What the exercise asks:
Every line in the data below from the one containing "X46628000Y-77851000D01*" down to the one containing "X42120000Y-78291000D01*", both included, must be retyped exactly; no other line is to appear.
—————
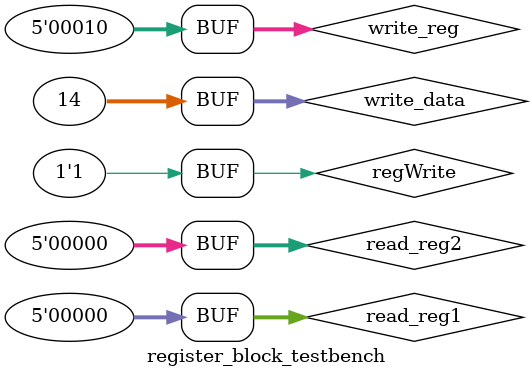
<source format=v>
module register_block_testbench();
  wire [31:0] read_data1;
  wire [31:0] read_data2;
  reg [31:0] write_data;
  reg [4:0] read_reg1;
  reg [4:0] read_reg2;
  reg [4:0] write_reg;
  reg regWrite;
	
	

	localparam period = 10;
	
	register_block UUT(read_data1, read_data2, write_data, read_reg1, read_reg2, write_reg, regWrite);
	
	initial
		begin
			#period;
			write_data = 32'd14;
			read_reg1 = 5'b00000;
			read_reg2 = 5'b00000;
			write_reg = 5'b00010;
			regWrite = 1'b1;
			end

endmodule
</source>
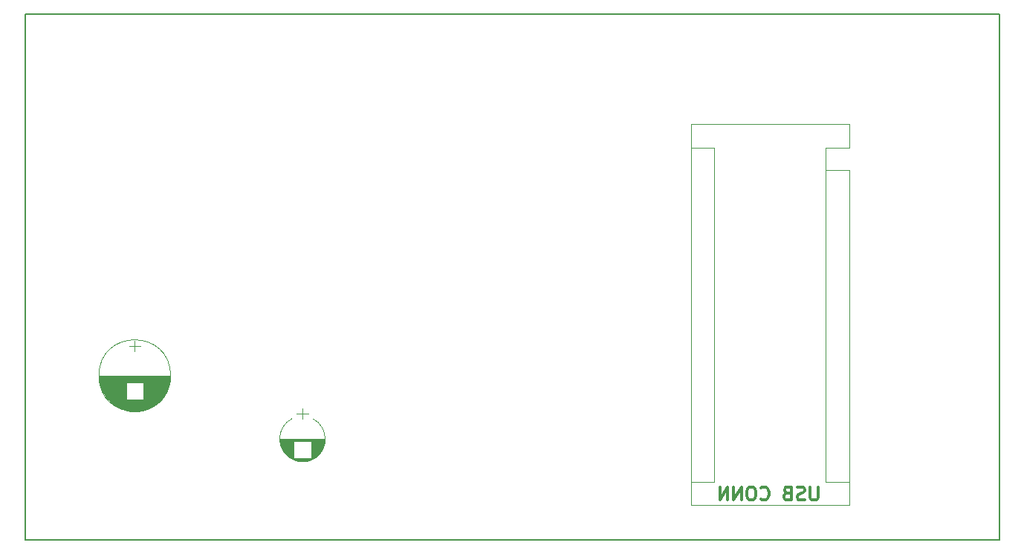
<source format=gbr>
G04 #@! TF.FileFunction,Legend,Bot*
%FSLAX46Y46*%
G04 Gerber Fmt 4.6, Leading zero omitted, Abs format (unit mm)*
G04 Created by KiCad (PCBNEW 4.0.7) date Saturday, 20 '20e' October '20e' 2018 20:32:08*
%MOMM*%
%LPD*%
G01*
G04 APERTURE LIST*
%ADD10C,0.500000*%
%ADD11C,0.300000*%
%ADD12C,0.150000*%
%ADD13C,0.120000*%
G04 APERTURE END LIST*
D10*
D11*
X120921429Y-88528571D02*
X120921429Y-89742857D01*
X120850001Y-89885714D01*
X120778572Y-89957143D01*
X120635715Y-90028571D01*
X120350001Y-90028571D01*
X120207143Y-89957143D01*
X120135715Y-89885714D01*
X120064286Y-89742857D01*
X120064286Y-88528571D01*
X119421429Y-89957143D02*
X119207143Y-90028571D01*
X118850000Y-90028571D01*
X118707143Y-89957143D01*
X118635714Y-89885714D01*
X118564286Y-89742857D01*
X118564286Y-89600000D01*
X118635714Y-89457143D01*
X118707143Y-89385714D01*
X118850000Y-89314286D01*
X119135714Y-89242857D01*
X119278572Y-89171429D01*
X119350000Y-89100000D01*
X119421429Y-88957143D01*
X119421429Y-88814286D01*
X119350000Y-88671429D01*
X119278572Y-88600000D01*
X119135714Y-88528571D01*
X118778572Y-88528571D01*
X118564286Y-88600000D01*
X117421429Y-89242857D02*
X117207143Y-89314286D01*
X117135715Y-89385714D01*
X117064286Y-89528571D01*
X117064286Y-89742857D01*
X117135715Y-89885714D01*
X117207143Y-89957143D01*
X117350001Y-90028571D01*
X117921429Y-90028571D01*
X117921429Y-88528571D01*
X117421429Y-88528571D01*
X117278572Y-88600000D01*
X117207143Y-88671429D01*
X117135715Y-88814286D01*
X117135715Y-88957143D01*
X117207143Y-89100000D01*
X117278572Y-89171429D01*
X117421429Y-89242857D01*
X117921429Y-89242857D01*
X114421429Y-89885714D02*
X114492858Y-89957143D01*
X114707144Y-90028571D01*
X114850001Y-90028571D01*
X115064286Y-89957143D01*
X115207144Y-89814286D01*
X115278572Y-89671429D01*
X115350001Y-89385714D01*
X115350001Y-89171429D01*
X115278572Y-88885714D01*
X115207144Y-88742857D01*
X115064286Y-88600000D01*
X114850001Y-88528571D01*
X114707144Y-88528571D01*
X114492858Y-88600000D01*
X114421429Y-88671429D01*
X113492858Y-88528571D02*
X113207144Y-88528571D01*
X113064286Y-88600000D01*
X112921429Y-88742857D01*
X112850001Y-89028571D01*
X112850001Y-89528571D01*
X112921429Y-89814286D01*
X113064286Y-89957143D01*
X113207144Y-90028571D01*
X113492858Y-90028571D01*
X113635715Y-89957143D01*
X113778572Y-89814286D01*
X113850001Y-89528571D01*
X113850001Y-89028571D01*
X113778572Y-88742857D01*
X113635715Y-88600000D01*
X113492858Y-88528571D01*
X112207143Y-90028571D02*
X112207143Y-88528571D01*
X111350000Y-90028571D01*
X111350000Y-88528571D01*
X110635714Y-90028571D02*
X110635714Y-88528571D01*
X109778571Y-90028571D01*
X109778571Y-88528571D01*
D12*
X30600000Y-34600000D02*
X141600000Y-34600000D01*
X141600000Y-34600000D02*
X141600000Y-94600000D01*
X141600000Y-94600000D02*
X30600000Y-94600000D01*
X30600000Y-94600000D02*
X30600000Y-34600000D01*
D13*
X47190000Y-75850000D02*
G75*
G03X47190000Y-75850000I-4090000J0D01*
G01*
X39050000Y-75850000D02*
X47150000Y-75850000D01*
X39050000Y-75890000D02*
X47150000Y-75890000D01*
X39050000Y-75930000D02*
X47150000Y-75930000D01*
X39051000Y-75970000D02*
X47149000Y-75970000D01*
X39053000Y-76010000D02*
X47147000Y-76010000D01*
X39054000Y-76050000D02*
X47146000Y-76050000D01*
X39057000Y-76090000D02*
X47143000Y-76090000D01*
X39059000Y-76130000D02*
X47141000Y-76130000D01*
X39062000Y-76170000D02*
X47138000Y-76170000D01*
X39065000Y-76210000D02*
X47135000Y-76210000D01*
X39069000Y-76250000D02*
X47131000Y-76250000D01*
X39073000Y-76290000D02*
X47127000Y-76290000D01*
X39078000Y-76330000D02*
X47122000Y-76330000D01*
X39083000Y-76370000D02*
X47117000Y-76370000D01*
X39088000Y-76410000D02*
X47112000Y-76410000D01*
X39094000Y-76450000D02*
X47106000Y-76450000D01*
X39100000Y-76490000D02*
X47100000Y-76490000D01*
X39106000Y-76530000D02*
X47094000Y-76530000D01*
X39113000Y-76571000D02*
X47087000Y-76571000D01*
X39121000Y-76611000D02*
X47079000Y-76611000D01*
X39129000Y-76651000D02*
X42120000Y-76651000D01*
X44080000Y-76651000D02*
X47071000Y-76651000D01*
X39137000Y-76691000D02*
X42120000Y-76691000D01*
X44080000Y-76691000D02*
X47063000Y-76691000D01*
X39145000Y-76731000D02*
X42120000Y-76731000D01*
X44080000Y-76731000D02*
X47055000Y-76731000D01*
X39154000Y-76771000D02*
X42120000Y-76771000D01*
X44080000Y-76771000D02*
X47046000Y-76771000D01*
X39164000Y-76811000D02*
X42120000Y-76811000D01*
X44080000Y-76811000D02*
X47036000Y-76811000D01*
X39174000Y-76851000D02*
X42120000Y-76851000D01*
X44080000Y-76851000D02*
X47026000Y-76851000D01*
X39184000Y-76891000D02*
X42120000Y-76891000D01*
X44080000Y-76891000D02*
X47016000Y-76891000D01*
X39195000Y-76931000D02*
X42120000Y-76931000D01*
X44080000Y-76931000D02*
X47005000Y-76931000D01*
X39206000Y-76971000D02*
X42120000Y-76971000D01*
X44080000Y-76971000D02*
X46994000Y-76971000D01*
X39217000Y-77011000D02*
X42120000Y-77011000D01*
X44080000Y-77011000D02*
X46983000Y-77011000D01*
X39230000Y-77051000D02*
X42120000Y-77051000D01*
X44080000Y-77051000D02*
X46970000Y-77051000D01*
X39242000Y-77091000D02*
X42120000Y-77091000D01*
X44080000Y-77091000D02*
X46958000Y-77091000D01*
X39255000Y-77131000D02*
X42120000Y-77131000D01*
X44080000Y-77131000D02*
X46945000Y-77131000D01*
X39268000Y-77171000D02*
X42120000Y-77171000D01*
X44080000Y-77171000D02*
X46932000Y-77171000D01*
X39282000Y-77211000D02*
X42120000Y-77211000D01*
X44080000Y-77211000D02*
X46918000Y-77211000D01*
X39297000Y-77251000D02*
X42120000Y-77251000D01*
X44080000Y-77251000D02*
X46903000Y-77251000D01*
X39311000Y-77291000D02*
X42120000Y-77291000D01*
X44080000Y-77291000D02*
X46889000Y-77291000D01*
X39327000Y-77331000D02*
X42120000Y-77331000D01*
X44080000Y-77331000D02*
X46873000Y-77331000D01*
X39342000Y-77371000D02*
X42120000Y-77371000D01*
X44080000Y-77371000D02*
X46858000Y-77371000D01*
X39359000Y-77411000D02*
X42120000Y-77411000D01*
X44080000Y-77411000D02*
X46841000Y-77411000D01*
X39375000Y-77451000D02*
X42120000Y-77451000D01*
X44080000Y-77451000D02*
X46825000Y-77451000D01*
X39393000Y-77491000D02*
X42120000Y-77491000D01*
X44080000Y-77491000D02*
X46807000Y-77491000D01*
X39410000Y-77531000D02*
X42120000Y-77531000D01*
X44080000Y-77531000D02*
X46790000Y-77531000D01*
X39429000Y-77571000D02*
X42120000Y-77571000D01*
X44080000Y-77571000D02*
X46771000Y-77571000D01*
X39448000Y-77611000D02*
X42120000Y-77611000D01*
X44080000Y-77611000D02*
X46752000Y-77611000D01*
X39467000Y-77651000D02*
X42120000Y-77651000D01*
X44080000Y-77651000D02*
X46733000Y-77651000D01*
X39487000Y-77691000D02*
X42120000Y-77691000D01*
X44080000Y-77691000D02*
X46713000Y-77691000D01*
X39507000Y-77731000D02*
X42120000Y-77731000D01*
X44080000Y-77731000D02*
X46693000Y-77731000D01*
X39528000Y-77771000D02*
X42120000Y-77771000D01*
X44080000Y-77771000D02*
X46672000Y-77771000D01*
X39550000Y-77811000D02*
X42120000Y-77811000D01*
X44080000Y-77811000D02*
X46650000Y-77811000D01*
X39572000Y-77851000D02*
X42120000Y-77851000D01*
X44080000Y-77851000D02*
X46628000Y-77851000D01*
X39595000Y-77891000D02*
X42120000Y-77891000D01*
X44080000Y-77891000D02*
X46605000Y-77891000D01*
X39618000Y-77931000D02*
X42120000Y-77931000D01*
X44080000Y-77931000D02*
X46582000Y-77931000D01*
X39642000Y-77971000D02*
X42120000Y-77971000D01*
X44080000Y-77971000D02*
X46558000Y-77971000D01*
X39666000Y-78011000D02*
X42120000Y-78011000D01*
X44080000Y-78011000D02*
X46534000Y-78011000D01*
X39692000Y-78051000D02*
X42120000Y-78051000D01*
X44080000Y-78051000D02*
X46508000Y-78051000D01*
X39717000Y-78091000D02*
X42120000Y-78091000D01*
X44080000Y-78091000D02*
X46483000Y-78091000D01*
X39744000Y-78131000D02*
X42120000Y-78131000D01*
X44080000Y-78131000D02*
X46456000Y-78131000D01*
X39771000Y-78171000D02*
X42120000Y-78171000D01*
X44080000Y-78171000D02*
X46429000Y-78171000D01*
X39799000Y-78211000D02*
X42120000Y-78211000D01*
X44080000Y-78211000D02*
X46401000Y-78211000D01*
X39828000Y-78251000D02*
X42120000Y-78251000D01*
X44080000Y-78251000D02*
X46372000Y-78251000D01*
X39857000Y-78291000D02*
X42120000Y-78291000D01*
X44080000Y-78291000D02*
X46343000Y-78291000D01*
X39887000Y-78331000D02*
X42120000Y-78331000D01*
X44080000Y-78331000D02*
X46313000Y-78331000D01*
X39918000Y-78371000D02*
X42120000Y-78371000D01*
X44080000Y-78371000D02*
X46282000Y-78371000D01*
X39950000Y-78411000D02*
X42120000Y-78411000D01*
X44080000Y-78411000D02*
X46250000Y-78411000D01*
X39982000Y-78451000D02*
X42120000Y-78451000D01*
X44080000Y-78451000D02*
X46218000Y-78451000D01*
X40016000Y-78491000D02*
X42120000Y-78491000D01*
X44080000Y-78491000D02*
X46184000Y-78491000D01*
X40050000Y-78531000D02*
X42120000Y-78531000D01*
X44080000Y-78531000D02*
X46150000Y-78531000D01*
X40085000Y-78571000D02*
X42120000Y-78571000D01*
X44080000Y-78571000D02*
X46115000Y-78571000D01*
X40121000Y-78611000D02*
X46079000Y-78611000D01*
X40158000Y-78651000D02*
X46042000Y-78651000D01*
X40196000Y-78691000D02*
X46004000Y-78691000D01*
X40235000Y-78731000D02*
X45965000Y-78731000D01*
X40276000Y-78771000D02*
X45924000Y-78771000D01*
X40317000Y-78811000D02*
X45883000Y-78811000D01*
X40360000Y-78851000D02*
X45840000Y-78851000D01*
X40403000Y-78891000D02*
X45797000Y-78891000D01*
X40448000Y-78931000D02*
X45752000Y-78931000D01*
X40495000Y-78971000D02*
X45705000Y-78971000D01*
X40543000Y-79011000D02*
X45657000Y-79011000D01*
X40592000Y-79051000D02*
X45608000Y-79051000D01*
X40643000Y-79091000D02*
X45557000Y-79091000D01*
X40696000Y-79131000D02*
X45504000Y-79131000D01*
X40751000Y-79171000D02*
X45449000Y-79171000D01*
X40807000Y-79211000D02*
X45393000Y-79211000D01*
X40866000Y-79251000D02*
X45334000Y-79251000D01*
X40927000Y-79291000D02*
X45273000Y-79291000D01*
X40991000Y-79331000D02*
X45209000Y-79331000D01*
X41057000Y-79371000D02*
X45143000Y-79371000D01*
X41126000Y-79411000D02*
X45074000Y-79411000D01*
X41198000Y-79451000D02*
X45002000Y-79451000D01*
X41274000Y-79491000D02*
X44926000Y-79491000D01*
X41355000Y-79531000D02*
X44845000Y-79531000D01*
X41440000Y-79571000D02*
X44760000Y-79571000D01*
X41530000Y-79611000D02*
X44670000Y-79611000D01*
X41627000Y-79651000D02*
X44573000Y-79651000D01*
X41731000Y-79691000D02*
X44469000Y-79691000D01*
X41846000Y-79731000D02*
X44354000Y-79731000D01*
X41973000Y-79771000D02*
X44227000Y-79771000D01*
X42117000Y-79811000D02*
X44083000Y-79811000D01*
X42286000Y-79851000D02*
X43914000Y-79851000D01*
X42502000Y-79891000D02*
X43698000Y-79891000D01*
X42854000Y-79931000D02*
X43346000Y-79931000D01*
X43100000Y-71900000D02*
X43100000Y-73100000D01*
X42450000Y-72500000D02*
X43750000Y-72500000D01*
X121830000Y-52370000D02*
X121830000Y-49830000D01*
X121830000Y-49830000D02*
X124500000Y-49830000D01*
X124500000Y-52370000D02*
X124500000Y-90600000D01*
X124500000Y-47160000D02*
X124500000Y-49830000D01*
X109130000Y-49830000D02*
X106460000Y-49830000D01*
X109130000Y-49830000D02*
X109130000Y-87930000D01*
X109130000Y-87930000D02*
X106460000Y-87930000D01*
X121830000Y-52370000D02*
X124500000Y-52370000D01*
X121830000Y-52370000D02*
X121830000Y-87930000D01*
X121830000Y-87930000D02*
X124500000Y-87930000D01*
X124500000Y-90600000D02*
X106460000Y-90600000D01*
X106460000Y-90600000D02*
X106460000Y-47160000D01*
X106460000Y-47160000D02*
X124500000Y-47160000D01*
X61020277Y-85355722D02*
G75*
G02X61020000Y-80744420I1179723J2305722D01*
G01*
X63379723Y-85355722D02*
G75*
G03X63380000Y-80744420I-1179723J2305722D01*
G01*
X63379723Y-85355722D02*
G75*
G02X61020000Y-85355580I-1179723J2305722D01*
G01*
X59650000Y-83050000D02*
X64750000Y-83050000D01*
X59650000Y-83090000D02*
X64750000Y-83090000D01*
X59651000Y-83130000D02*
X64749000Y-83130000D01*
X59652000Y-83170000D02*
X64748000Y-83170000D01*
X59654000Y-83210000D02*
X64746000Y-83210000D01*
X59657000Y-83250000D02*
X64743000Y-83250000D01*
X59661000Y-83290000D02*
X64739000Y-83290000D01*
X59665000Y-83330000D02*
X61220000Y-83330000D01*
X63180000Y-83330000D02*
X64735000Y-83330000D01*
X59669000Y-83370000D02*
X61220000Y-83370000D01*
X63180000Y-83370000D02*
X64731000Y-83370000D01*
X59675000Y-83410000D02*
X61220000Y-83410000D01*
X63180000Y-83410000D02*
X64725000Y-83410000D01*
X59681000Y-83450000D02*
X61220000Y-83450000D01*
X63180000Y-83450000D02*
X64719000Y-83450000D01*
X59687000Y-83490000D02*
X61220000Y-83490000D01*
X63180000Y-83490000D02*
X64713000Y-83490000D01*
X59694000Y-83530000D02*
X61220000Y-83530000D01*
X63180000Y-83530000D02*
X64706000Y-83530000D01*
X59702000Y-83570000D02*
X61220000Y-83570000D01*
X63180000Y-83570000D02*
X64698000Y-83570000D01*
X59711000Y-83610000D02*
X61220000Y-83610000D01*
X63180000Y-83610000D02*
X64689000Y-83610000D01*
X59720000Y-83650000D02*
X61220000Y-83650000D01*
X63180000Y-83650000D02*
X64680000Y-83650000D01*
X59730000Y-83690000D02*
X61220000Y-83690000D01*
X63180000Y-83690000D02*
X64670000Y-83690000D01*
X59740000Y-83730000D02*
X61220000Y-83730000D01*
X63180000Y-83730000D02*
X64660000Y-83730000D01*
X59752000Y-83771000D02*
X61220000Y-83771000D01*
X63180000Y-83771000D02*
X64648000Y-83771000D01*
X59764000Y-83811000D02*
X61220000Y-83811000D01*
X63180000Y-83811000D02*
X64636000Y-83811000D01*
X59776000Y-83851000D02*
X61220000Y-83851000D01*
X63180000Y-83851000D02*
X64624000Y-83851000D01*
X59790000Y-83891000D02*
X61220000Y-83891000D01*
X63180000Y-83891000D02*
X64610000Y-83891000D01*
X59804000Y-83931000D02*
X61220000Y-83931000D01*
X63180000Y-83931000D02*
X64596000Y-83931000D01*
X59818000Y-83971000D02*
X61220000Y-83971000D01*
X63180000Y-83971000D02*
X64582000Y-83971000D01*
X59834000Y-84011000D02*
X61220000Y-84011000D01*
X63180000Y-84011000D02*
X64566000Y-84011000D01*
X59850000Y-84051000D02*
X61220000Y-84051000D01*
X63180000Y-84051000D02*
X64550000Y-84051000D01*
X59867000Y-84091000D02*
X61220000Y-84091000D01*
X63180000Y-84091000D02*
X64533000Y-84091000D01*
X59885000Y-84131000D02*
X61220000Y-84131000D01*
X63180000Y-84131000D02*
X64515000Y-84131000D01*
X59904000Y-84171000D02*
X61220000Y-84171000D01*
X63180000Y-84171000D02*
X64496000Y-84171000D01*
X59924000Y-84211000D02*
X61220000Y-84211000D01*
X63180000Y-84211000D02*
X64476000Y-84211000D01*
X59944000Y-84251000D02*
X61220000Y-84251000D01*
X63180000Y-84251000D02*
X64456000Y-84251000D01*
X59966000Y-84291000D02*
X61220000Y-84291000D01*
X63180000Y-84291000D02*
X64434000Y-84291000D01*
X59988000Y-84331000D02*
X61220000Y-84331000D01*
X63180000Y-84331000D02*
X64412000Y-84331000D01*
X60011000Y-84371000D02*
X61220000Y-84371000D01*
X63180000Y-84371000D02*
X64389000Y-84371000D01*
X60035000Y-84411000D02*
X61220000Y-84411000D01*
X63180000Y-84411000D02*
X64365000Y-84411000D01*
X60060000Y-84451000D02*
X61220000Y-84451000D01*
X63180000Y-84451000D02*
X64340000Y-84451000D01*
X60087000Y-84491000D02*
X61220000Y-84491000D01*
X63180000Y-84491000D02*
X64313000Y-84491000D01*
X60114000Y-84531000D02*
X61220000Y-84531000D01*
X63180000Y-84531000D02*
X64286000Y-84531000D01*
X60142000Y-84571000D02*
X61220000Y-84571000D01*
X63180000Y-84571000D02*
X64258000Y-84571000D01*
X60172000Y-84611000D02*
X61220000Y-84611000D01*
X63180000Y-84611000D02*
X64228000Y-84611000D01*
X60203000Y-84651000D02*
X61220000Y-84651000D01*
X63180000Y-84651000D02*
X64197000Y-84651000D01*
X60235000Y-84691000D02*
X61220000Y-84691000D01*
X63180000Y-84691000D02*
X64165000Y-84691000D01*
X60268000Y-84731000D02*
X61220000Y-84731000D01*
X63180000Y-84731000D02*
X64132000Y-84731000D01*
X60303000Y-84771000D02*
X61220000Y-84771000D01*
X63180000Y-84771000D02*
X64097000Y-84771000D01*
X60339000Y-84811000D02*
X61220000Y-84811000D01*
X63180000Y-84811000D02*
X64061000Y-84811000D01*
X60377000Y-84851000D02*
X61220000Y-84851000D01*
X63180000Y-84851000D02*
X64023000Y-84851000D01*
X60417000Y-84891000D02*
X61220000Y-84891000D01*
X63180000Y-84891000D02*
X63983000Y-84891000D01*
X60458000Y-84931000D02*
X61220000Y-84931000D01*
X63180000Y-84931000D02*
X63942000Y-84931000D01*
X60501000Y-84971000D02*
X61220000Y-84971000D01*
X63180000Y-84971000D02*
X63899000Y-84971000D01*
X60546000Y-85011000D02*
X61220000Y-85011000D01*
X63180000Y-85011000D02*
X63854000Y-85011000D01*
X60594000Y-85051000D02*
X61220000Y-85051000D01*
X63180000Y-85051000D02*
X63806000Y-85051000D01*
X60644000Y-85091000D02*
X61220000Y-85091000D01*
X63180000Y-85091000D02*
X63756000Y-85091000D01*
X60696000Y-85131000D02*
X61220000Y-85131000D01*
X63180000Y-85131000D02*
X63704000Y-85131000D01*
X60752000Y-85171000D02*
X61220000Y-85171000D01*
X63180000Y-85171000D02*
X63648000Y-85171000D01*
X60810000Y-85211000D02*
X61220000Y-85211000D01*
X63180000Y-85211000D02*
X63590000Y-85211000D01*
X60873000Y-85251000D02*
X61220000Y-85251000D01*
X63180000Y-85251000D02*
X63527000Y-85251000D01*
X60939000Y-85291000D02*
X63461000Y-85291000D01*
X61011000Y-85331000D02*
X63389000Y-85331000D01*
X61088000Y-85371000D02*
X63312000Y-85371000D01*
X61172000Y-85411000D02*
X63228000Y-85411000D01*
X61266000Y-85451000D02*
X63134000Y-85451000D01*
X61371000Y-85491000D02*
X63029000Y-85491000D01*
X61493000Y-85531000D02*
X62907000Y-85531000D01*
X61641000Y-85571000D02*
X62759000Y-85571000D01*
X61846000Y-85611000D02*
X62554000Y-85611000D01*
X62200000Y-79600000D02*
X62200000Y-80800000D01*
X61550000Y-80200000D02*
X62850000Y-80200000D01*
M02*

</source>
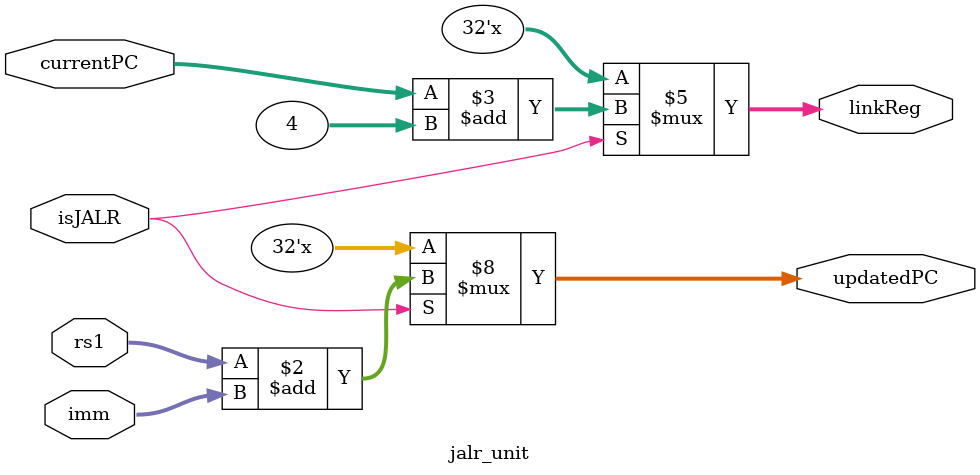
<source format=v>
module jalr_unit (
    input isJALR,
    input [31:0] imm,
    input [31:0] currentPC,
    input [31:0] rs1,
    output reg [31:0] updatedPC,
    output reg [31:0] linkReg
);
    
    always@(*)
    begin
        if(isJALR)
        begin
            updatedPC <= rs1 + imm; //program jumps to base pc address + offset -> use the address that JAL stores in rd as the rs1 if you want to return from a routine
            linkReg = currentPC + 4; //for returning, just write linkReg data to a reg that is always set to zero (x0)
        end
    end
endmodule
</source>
—————
Response area:
X46628000Y-77851000D01*
X39595000Y-77891000D02*
X42120000Y-77891000D01*
X44080000Y-77891000D02*
X46605000Y-77891000D01*
X39618000Y-77931000D02*
X42120000Y-77931000D01*
X44080000Y-77931000D02*
X46582000Y-77931000D01*
X39642000Y-77971000D02*
X42120000Y-77971000D01*
X44080000Y-77971000D02*
X46558000Y-77971000D01*
X39666000Y-78011000D02*
X42120000Y-78011000D01*
X44080000Y-78011000D02*
X46534000Y-78011000D01*
X39692000Y-78051000D02*
X42120000Y-78051000D01*
X44080000Y-78051000D02*
X46508000Y-78051000D01*
X39717000Y-78091000D02*
X42120000Y-78091000D01*
X44080000Y-78091000D02*
X46483000Y-78091000D01*
X39744000Y-78131000D02*
X42120000Y-78131000D01*
X44080000Y-78131000D02*
X46456000Y-78131000D01*
X39771000Y-78171000D02*
X42120000Y-78171000D01*
X44080000Y-78171000D02*
X46429000Y-78171000D01*
X39799000Y-78211000D02*
X42120000Y-78211000D01*
X44080000Y-78211000D02*
X46401000Y-78211000D01*
X39828000Y-78251000D02*
X42120000Y-78251000D01*
X44080000Y-78251000D02*
X46372000Y-78251000D01*
X39857000Y-78291000D02*
X42120000Y-78291000D01*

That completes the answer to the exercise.